Recorded data: Begin

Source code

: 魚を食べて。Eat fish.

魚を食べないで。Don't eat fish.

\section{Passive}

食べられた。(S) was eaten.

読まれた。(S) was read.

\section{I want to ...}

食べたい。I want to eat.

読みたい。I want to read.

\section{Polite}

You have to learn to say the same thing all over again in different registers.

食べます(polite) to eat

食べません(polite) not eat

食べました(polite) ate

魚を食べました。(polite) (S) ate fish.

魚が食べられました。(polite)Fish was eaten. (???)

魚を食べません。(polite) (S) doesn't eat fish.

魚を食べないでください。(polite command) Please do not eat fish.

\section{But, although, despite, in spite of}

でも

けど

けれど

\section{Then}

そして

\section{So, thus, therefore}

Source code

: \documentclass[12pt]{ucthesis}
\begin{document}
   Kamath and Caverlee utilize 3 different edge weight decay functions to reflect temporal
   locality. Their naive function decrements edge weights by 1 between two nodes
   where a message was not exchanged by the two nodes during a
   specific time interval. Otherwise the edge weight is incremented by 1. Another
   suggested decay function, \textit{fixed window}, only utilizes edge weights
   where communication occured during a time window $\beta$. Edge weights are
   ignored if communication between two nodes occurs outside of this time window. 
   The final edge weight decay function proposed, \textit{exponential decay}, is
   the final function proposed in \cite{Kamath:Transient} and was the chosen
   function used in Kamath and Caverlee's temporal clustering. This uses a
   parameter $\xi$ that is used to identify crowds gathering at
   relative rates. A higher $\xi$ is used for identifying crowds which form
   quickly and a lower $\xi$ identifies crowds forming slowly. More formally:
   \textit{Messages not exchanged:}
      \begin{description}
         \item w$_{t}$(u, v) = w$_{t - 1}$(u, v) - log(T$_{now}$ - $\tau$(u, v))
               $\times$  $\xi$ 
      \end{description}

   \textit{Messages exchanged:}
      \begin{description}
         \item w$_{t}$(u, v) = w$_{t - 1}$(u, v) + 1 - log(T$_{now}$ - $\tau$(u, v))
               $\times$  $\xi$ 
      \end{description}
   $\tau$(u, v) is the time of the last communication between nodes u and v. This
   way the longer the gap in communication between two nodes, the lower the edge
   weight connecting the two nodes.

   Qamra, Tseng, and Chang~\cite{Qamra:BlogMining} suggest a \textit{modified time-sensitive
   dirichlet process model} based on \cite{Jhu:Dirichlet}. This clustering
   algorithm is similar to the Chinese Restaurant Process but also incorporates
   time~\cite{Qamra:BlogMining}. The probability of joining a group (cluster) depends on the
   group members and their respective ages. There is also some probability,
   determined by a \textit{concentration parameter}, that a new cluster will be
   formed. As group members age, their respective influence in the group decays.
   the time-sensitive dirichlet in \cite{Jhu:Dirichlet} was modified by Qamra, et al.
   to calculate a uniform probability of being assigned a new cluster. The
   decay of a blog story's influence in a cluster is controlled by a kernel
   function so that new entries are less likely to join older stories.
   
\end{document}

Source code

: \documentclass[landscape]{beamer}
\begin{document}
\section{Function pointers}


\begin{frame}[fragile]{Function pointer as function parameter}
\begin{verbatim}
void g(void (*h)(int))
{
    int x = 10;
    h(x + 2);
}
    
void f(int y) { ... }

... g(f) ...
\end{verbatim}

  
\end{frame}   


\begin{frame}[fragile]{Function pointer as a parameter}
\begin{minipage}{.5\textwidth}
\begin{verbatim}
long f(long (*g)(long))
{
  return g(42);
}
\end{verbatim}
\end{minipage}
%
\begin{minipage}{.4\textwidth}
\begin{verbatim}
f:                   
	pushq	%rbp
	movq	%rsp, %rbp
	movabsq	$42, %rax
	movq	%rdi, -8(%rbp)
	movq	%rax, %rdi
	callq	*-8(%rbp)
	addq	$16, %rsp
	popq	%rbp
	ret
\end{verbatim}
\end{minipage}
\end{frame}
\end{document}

Recorded data: End

What is needed » Transcribe the records above exactly, beginning at the line that contains "quickly and a" and ending with the line that contains "determined by a", both included, and nothing else.

Answer below »
   quickly and a lower $\xi$ identifies crowds forming slowly. More formally:
   \textit{Messages not exchanged:}
      \begin{description}
         \item w$_{t}$(u, v) = w$_{t - 1}$(u, v) - log(T$_{now}$ - $\tau$(u, v))
               $\times$  $\xi$ 
      \end{description}

   \textit{Messages exchanged:}
      \begin{description}
         \item w$_{t}$(u, v) = w$_{t - 1}$(u, v) + 1 - log(T$_{now}$ - $\tau$(u, v))
               $\times$  $\xi$ 
      \end{description}
   $\tau$(u, v) is the time of the last communication between nodes u and v. This
   way the longer the gap in communication between two nodes, the lower the edge
   weight connecting the two nodes.

   Qamra, Tseng, and Chang~\cite{Qamra:BlogMining} suggest a \textit{modified time-sensitive
   dirichlet process model} based on \cite{Jhu:Dirichlet}. This clustering
   algorithm is similar to the Chinese Restaurant Process but also incorporates
   time~\cite{Qamra:BlogMining}. The probability of joining a group (cluster) depends on the
   group members and their respective ages. There is also some probability,
   determined by a \textit{concentration parameter}, that a new cluster will be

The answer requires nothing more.